Passage provided =>
Exploratory Data Analysis (EDA)
Analyze tabular datasets to understand distributions, data quality, and patterns.
When to Use
- •Understanding a new dataset before modeling
- •Checking data quality (missing values, outliers, duplicates)
- •Analyzing target variable distribution
- •Identifying class imbalance
- •Generating summary statistics
Analysis Process
- •Connect to data - Verify access and inspect schema
- •Analyze target variable first - Understand class balance
- •Check each column - Distribution, missing data, cardinality
- •Document findings - Save reports for reproducibility
Available Analyses
| Analysis | Description |
|---|---|
| Column Distribution | Value counts, percentages, cardinality assessment |
| Missing Data | Null counts, patterns (MCAR/MAR/MNAR) |
| Class Balance | Imbalance detection for classification targets |
| Summary Stats | Count, unique, nulls per column |
Column Distribution Analysis
For detailed analysis methodology and output format:
Quick Reference
Cardinality Levels:
| Level | Criteria | Action |
|---|---|---|
| Low | ≤10 unique | Good for categorical encoding |
| Medium | 11-100 or <1% of rows | May need encoding strategy |
| High | >100 and <50% of rows | Consider grouping/binning |
| Very High | >50% of rows | Likely identifier, exclude |
Missing Data Thresholds:
| Percentage | Assessment |
|---|---|
| 0% | No missing data |
| <1% | Minimal - safe to drop or impute |
| 1-5% | Some - consider imputation strategy |
| >5% | Significant - investigate pattern |
Class Imbalance:
- •
80% in top class: Imbalance detected
- •
95% in top class: Extreme imbalance
Output Format
markdown
# Column Distribution: {column_name}
- **source**: path/to/data
- **column**: column_name
## Summary
- Total rows: N
- Null/missing: N (X%)
- Unique values: N
- Cardinality: Low|Medium|High|Very High
## Distribution
| Value | Count | Percentage | Cumulative |
|-------|-------|------------|------------|
## Observations
- Auto-generated insights
Best Practices
- •Start with schema inspection before deep analysis
- •Check target variable first for classification tasks
- •Missing data may not be random - investigate patterns
- •Save reports for reproducibility

Saved entries:
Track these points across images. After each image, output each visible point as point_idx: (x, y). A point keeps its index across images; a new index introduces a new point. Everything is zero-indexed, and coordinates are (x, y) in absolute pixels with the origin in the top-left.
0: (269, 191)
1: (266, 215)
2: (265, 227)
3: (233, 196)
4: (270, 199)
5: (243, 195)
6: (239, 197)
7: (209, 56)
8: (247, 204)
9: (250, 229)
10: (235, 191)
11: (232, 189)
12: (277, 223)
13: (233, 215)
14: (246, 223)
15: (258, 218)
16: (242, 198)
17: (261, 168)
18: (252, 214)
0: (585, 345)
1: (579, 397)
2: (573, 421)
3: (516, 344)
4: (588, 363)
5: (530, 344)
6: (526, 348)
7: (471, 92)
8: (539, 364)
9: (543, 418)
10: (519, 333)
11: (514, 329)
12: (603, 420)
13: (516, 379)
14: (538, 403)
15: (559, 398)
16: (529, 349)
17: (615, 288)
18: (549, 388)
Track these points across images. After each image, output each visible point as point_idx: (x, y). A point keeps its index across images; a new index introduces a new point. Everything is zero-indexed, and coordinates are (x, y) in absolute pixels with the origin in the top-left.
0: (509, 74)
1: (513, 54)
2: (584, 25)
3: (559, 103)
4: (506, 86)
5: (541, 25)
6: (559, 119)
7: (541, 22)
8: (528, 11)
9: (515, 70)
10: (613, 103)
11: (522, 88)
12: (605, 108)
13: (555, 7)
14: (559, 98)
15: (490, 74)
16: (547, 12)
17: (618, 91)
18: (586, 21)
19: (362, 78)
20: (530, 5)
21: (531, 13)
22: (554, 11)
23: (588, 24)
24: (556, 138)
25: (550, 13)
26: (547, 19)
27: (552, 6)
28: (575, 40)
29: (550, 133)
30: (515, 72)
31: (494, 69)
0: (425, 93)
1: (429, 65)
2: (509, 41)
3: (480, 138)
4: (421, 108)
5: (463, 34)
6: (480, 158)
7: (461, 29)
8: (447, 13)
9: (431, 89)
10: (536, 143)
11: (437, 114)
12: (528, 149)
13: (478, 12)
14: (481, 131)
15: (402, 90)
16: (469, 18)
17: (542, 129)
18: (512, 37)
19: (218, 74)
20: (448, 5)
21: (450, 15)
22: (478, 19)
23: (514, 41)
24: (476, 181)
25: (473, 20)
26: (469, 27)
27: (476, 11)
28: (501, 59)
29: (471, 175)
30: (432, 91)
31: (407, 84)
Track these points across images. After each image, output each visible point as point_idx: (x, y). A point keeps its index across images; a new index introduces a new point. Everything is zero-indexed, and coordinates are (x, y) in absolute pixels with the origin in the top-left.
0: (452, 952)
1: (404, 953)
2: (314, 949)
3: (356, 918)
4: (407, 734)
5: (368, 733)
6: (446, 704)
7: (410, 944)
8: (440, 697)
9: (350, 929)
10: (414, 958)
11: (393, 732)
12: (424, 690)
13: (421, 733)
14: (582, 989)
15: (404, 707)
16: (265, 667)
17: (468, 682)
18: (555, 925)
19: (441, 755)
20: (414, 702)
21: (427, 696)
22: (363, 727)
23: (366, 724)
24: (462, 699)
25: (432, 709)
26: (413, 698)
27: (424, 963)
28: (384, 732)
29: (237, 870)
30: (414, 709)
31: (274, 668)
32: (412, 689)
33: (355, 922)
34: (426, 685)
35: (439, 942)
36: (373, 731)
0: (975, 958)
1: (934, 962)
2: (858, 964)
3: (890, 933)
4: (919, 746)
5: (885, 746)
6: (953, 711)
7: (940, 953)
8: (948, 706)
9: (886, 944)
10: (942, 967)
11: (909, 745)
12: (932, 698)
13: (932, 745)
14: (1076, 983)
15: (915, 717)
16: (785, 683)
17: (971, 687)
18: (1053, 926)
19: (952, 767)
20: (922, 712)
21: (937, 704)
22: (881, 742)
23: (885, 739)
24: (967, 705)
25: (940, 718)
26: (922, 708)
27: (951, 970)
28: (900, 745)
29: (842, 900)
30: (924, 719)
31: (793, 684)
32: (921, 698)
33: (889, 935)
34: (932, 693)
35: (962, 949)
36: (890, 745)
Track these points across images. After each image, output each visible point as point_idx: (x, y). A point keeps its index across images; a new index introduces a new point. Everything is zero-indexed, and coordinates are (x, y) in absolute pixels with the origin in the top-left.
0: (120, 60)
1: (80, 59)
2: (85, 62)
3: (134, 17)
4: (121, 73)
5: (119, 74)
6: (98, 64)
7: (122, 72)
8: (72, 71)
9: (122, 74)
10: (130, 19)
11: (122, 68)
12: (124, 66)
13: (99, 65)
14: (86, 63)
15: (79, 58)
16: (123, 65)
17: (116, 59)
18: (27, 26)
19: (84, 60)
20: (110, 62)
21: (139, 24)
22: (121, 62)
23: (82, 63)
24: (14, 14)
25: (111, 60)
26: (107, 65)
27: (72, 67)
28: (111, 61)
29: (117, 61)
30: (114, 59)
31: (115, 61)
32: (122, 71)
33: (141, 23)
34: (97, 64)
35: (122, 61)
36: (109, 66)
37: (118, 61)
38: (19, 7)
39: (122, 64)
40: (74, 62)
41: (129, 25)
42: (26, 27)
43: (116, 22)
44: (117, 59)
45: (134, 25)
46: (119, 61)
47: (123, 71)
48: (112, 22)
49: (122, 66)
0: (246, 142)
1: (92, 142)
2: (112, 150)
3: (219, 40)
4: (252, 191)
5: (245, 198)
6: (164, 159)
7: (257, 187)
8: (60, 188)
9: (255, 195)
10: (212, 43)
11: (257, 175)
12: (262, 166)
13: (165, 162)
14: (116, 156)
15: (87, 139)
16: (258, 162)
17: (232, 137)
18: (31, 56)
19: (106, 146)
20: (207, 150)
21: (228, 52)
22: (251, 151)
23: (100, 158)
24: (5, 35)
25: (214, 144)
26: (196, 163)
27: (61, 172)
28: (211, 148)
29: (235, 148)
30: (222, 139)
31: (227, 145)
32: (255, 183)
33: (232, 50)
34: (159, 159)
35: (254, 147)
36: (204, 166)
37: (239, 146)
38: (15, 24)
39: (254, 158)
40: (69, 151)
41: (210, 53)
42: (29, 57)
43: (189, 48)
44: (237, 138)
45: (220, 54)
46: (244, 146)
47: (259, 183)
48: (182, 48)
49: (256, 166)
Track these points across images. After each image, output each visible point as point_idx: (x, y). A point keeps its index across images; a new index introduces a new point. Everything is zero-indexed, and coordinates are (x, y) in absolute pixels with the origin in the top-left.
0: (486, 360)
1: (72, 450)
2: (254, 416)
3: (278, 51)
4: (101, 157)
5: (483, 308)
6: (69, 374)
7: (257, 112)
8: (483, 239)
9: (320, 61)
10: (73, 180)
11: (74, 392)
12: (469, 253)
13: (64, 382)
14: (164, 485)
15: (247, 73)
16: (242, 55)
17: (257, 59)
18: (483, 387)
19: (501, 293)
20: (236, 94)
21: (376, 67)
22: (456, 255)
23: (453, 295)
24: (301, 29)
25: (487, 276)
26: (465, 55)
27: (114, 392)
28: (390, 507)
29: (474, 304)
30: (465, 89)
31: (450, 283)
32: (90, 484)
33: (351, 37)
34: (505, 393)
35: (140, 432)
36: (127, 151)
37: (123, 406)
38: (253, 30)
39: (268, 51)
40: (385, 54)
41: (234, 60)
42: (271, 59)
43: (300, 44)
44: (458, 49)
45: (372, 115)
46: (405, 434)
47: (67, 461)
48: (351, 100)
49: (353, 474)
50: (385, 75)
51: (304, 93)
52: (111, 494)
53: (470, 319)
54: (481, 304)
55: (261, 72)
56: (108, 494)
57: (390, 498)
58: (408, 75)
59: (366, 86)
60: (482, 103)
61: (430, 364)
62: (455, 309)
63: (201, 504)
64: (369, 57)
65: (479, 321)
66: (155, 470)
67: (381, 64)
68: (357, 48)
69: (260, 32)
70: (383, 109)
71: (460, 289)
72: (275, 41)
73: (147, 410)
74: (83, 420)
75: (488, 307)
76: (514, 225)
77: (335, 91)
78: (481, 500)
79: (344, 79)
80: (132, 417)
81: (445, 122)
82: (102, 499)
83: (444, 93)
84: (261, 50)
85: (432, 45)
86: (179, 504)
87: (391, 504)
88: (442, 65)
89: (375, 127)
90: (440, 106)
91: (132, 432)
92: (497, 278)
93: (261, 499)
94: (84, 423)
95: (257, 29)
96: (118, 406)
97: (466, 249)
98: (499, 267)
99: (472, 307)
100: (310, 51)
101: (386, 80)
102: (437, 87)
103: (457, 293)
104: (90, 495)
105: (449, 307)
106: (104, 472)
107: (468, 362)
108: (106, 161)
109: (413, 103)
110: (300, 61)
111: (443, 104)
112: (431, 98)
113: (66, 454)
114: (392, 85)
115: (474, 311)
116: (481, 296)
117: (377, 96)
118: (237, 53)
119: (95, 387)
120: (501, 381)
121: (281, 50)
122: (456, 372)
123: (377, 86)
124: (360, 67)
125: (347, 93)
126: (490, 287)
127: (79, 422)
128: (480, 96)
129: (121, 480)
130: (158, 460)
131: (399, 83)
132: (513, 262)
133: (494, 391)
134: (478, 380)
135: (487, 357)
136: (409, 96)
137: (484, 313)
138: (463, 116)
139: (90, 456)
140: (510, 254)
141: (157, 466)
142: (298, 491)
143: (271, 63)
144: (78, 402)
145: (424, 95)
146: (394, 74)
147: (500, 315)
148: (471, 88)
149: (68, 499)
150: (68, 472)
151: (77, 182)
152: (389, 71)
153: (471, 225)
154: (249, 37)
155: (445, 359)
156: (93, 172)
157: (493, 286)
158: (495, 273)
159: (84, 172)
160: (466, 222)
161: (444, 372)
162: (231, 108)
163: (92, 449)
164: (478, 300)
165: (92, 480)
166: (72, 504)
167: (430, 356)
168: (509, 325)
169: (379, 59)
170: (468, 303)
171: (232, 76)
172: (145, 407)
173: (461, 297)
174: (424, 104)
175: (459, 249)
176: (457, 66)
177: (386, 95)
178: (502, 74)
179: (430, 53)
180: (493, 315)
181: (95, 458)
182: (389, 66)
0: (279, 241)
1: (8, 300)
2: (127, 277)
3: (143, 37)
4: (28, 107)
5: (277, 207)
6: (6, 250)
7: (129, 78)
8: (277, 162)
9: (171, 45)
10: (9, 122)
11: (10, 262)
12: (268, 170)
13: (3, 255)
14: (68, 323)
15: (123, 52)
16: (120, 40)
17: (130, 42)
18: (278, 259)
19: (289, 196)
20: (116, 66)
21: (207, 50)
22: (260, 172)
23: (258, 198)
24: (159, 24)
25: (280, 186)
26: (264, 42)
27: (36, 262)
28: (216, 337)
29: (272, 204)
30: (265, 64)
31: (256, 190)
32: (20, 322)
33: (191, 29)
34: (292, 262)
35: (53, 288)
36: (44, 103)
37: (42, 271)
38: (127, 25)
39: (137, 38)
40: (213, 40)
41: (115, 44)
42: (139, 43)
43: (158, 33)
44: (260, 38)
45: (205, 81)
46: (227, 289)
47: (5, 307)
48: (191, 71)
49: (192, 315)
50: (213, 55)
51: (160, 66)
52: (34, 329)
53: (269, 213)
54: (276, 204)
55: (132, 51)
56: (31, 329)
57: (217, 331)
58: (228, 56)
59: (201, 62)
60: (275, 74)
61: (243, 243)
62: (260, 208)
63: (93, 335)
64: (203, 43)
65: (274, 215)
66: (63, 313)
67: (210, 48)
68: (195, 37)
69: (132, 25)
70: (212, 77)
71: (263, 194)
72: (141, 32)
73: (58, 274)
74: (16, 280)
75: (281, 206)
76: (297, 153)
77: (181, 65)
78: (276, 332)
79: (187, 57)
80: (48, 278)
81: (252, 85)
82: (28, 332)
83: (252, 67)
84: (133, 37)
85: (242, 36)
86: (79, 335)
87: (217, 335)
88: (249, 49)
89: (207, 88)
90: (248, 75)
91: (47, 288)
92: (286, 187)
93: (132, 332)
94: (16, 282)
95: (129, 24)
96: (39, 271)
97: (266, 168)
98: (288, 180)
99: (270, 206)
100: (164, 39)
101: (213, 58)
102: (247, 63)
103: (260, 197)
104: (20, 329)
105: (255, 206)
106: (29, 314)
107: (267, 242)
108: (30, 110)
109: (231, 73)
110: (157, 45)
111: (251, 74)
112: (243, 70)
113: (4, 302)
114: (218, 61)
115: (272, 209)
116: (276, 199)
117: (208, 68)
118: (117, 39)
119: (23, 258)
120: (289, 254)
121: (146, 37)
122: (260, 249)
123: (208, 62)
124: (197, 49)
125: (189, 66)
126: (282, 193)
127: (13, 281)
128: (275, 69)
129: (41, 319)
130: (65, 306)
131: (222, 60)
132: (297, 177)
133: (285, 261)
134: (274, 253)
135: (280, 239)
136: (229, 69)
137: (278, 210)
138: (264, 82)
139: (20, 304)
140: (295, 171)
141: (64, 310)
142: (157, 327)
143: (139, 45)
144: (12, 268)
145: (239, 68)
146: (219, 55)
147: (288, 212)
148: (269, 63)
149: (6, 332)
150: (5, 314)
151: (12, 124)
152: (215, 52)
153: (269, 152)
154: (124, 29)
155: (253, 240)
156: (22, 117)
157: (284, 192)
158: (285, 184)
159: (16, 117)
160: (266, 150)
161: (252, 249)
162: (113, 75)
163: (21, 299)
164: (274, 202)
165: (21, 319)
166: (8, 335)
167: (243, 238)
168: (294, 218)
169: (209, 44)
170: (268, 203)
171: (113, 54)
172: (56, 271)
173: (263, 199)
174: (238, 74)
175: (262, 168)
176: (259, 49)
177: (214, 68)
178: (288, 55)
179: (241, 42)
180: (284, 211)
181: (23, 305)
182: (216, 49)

Exercise A => Please rewrite the EDA guide starting at "Analyze tabular datasets" and ending at "values, outliers, duplicates)", swapping "outliers" for "anomalies".
Exercise B => In the EDA guide, what action is listed for a column with very high cardinality?

Answer section A =>
Analyze tabular datasets to understand distributions, data quality, and patterns.
When to Use
- •Understanding a new dataset before modeling
- •Checking data quality (missing values, anomalies, duplicates)

Answer section B => It is likely an identifier and should be excluded.